Tag Archives: High John de Conquer

High John de Conquer and Holy Laughter

From Zora Neale Hurston’s The Sanctified Church:

High John de Conquer came to be a man, and a mighty man at that. But he was not a natural man in the beginning. First off, he was a whisper, a will to hope, a wish to find something worthy of laughter and song. Then the whisper put on flesh. His footsteps sounded across the world in a low but musical rhythm as if the world he walked on was a singing-drum. Black people had an irresistible impulse to laugh. High John the Conquer was a man in full, and had come to live and work on the plantations, and all of the slave folks knew him in the flesh.

The sign of his man was a laugh, and his singing-symbol was a drum. No parading drum-shout like soldiers out for show. It did not call to the feet of those who were fixed to hear it. It was an inside thing to live by. It was sure to be heard when and where the work was hardest, and the lot the most cruel. It helped the slaves endure. They knew that something better was coming. So they laughed in the face of things and sang, “I’m so glad! Trouble don’t last always.” And the white people who heard them were struck dumb that they could laugh. In an outside way, this was Old Massa’s fun, so what was Old Cuffy laughing for?

Old Massa couldn’t know, of course, but High John de Conquer was there walking his plantation like a natural man.

You never know how or when the threads of your lives intertwine. I have written three books in recent years and, upon reflection, I see that they are inter-related: People Get Ready: A New History of Black Gospel Music, Reluctant Prophets and Clueless Disciples: Understanding the Bible by Telling Its Stories, and Jesus Laughed: The Redemptive Power of Humor. And now that I’ve begun work on Nothing But Love in God’s Water: The Influence of Black Sacred Music on the Civil Rights Movement, I see where they all connect. They’ve all helped prepare me for this moment.

I wrote Jesus Laughed in part because of the visits Mary and I had made to black churches in the course of writing People Get Ready. Black churches resound with laughter before, during, and after the services in a way that the white churches I’ve attended do not. Where did we lose that capacity to laugh?

I’m writing Nothing But Love in God’s Water in part because of the ways black sacred song — from the spirituals through the union movements through the Civil Rights movement — has continued to irrepressibly bubble up and envelope black people at their times of greatest need … as if this music is always there, always available, always waiting for a moment like this.

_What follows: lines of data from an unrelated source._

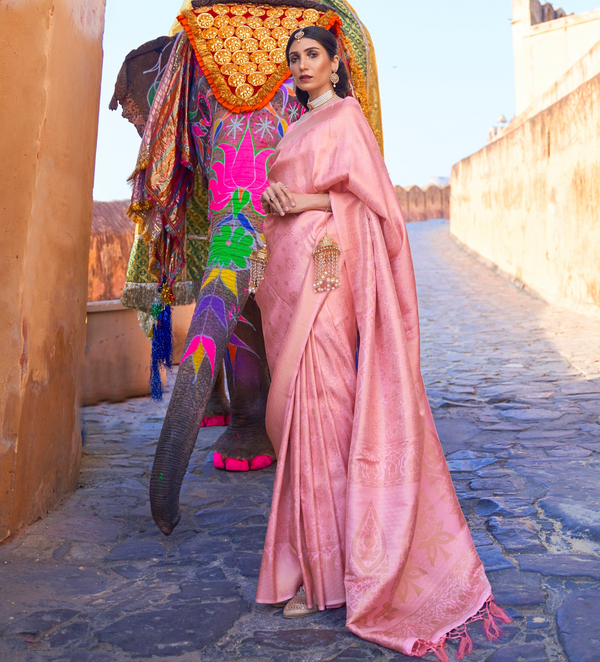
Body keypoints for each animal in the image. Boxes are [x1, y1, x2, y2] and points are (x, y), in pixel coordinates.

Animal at [112, 0, 382, 540]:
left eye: (296, 108)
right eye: (196, 121)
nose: (172, 525)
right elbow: (240, 309)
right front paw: (241, 460)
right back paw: (215, 420)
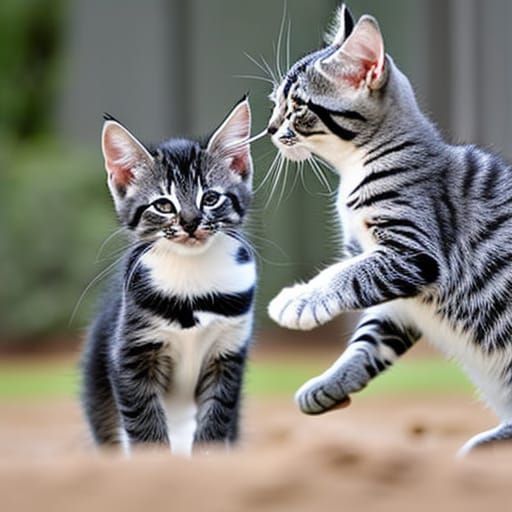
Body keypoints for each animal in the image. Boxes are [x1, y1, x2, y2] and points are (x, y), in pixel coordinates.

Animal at [82, 97, 256, 456]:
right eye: (163, 205)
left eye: (211, 198)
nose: (190, 222)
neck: (192, 279)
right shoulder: (130, 354)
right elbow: (145, 427)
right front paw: (156, 465)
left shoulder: (229, 353)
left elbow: (216, 418)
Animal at [266, 5, 512, 456]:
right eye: (276, 102)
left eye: (296, 107)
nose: (272, 129)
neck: (356, 169)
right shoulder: (398, 300)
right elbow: (369, 340)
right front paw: (330, 384)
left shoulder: (414, 254)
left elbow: (343, 275)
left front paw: (302, 300)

And now I stumble across Zora Neale Hurston’s essay on High John de Conquer, a mythic black figure who pre-dates John Henry and Stagger (or Stack-o) Lee. High John’s weapons are laughter and song. And speed. High John is fast, as Hurston writes:

Maybe he was in Texas when the lash fell on a slave in Alabama, but before the blood was dry on the back, he was there. A faint pulsing of a drum like a goat-skin stretched over a heart, that came nearer and closer, then sombody in the saddened quarters would feel like laughing and say, “Now High John de Conquer, Old Mass couldn’t get the best of him. That old John was a case!”  Then everybody began to smile.

It’s about story — a story that came from Africa that sustained the slaves and their descendents for generations. It’s about song — songs that came from Africa and enveloped the best of the Christian faith and withstood the dogs and water cannons in Birmingham. It’s about laughter — laughter that came from Africa and enabled blacks in the Jim Crow south to laugh secretly at those who spent most of their waking moments trying to figure out ways to crush High John and the millions like him.

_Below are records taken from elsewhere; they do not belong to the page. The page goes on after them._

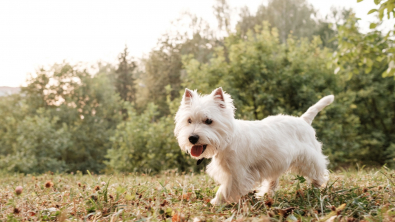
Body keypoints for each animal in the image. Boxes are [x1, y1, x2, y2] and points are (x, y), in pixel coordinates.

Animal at [175, 86, 332, 205]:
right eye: (189, 120)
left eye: (208, 121)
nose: (192, 138)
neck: (228, 140)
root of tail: (303, 120)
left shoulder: (237, 174)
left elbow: (225, 189)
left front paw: (216, 202)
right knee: (273, 180)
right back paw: (265, 194)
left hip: (308, 157)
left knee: (318, 171)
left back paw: (316, 187)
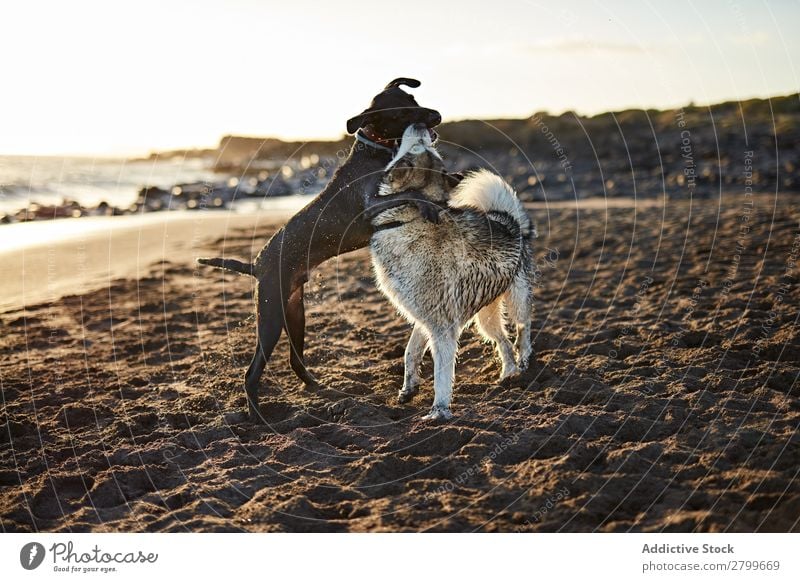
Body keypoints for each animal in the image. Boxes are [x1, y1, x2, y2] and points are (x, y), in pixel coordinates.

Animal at [196, 78, 440, 424]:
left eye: (414, 99)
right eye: (403, 112)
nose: (437, 116)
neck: (373, 151)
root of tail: (257, 265)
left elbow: (412, 194)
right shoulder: (368, 210)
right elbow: (410, 195)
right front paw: (430, 205)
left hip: (294, 312)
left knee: (294, 360)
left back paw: (317, 387)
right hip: (270, 316)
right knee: (251, 373)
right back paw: (257, 417)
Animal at [370, 125, 536, 422]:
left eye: (420, 147)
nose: (420, 126)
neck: (407, 220)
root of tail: (509, 220)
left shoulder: (442, 326)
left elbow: (441, 374)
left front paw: (439, 410)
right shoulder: (424, 317)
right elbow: (410, 352)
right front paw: (408, 389)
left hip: (517, 300)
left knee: (522, 328)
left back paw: (524, 359)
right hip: (485, 318)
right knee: (503, 342)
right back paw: (508, 374)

It is no accident, Hurston writes, that High John de Conquer has evaded the ears of white people. They were not supposed to know. You can’t know what folks won’t tell you.

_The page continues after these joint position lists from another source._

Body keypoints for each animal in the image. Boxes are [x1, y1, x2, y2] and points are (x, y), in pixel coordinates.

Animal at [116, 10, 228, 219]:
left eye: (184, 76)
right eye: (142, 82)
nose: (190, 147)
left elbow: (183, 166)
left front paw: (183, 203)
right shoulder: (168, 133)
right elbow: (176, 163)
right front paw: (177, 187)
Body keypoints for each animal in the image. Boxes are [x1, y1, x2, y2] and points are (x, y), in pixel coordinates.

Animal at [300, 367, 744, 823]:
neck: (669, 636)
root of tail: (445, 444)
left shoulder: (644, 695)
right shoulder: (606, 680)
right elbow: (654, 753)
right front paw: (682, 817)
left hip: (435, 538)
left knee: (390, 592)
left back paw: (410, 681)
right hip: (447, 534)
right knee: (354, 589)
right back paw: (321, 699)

And so it is with Nothing But Love in God’s Water. I’m teasing out from the songs and singers HOW this music helped them get over. WHAT this music provided that enabled them to challenge the most powerful nation on the planet armed only with love and justice. It’s all there in those on spirituals and those unstoppable gospel songs — the stories, the laughter, the music. The trouble is, of course, is that I’m seeing (and hearing) through a glass darkly. 

And armed this knowledge, once again, I pray for strength every day to do that song, that laughter, that story justice.